The NCSC and ICO said they believe that in some cases solicitors may have advised clients to pay a ransom in the belief that it would ensure any affected data was safe or that it could lead to a lower penalty from the data regulator – both of which are not the case.

The watchdogs said they do not encourage or condone paying ransoms because they can further incentivise criminals and do not guarantee that files are returned.

Ransomware is a type of cyber attack that involves criminals gaining access to an organisation or individual’s files and encrypting them before demanding money in exchange for their return.

NCSC chief executive Lindy Cameron said: “Ransomware remains the biggest online threat to the UK and we do not encourage or condone paying ransom demands to criminal organisations.

“Unfortunately we have seen a recent rise in payments to ransomware criminals and the legal sector has a vital role to play in helping reverse that trend.

“Cyber security is a collective effort and we urge the legal sector to work with us as we continue our efforts to fight ransomware and keep the UK safe online.”

The two firms said if an organisation is hit by a cyber attack it should report any ongoing incident to Action Fraud and the ICO and NCSC as appropriate, with law enforcement then able to mitigate the impact of the attack.
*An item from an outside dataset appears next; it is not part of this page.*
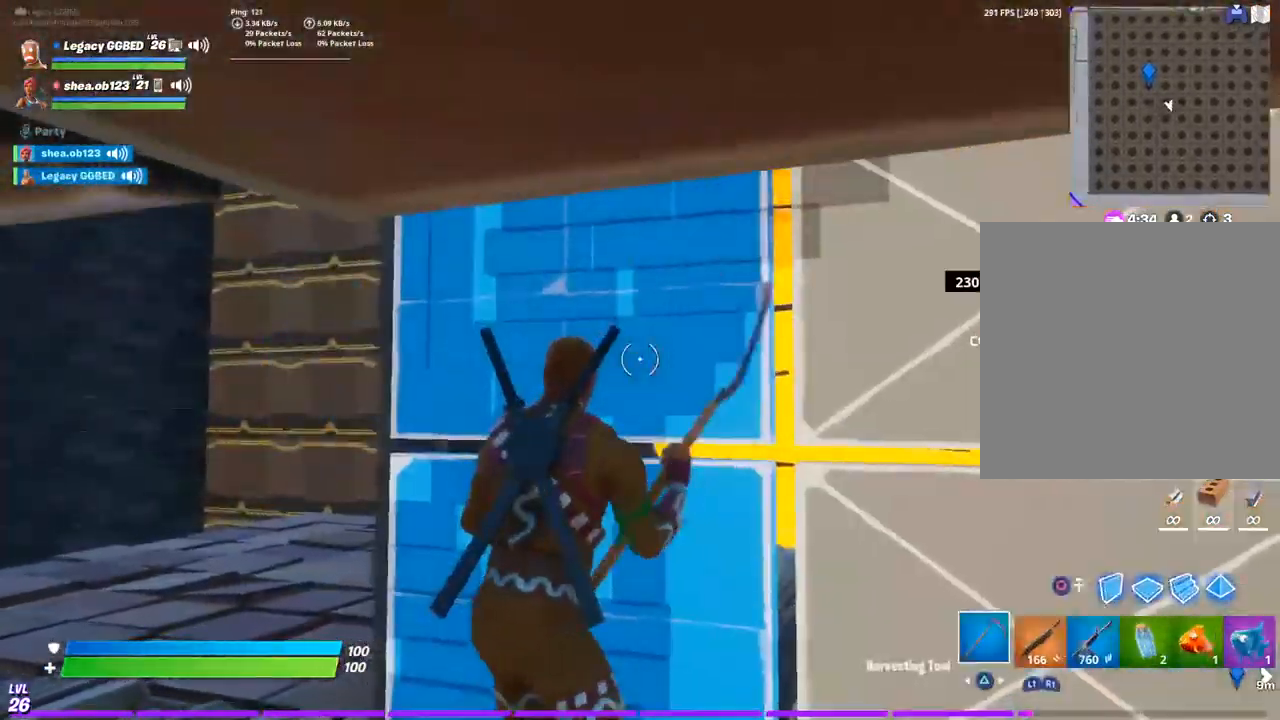
{"buttons": [], "left_stick": "up-left", "right_stick": "right", "events": [[33, "left_stick", "up-left"], [67, "CIRCLE", "up"], [167, "R3", "down"], [167, "right_stick", "center"], [267, "R3", "up"], [267, "right_stick", "right"], [333, "CIRCLE", "down"], [500, "CIRCLE", "up"]]}
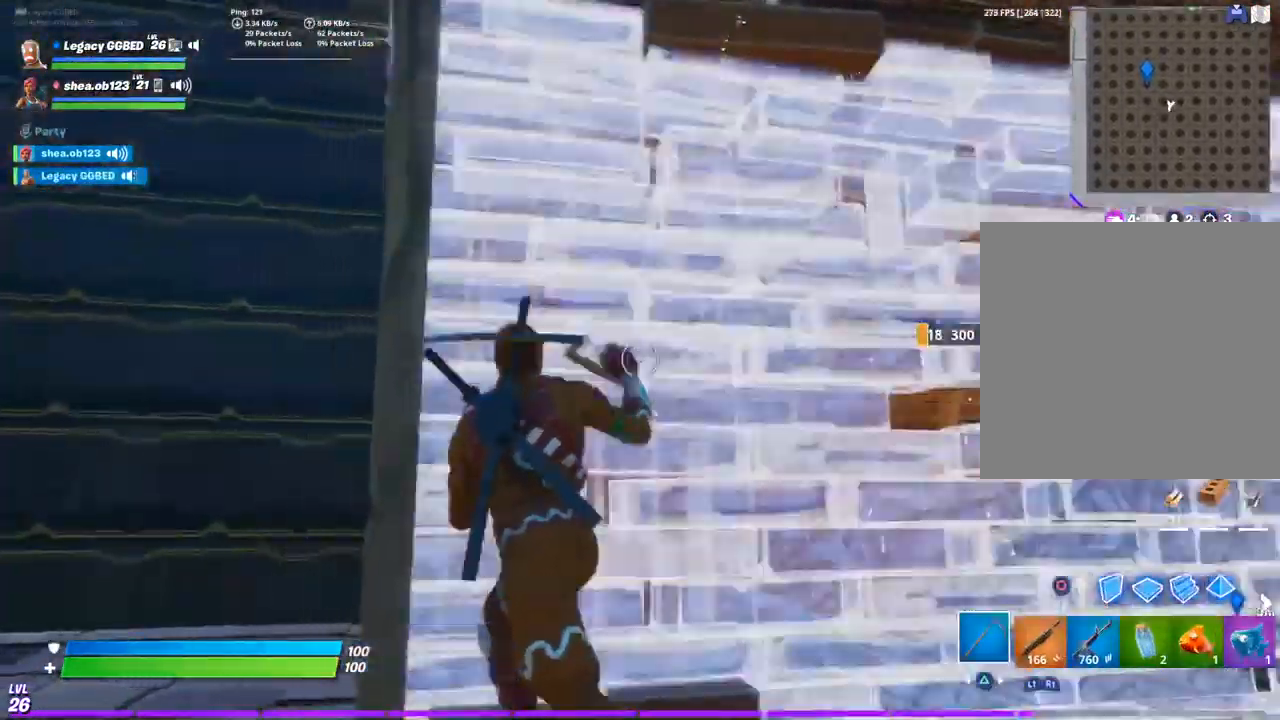
{"buttons": ["R2"], "left_stick": "left", "right_stick": "right", "events": [[167, "L3", "down"], [167, "right_stick", "center"], [233, "right_stick", "right"], [300, "L3", "up"], [383, "left_stick", "left"], [400, "R2", "down"]]}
Information Commissioner John Edwards said: “Engaging with cyber criminals and paying ransoms only incentivises other criminals and will not guarantee that compromised files are released.

“It certainly does not reduce the scale or type of enforcement action from the ICO or the risk to individuals affected by an attack.

“We’ve seen cyber crime costing UK firms billions over the last five years. The response to that must be vigilance, good cyber hygiene, including keeping appropriate back-up files, and proper staff training to identify and stop attacks. Organisations will get more credit from those arrangements than by paying off the criminals.

“I want to work with the legal profession and NCSC to ensure that companies understand how we will consider cases and how they can take practical steps to safeguard themselves in a way that we will recognise in our response should the worst happen.”